The press kit for An Obelisk contains a mildly snarky acknowledgement of this: “If A Productive Cough left listeners wondering what happened to all the fast songs, An Obelisk offers an answer—they are here.” Given Stickles’ history of keeping his tongue firmly planted in his cheek when talking publicly about the band he leads, one may occasionally wonder if this is The Idea of the Back-to-Your-Roots Album as much as Cough was The Idea of the Mature Late-Period Album. But the frontman is ultimately earnest in his finished music; he’s no postmodernist dilettante a la Ezra Koenig or Matty Healy from the 1975, nor a gaping asshole solipsist like Mark Kozelek or Kanye West. Stickles and his compatriots wrote 10 punk rock songs because they wanted to write some punk rock songs. The tracks’ topics are well-traveled in punk: broadsides against police brutality (“On the Street”) the music industry (the aforementioned “Bell”), our perpetuation of capitalist hegemony (“I Blame Society,” “Within the Gravitron”) and global sociopolitical unrest (“Tumult Around the World”). Some might raise an eyebrow at the known quantities here—but look at what the fuck world we live in. Punk seems immensely appropriate.

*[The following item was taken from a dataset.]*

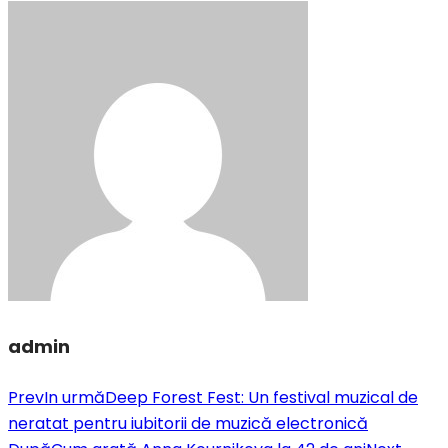
admin
Prev
In urmă
Deep Forest Fest: Un festival muzical de
neratat pentru iubitorii de muzică electronică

Other songs tackle more personal territory: Stickles continues his battle with selective eating disorder in the George Thorogood-esque rocker “My Body,” and chronicles the demons in his head in the simple but stark imagery of “The Lion Inside” and “Beneath the Boot.” “I’m drinking coffee and I’m smoking cigarettes!” Stickles shouts in the latter. “I’m yelling, ‘Get ‘em off me!’ I’m covered with insects!” Speaking from experience, that paints an accurate picture of how anxiety and depression can feel.

“Troubleman Unlimited,” meanwhile, borrows a phrase from blues lingua franca to track how the frustrations of adolescence progress to…the different but often similar-feeling frustrations of your mid-30s. In this song, An Obelisk arguably most directly explicates Stickles’ thesis that it’s as much an album about punk as it is a punk album. The world remains full of obstacles and evils far more vicious and entrenched than what many kids rail against in their teens, but punk can still be a weapon of resistance against these ominous forces. Growing up doesn’t mean you have to stop rocking the fuck out.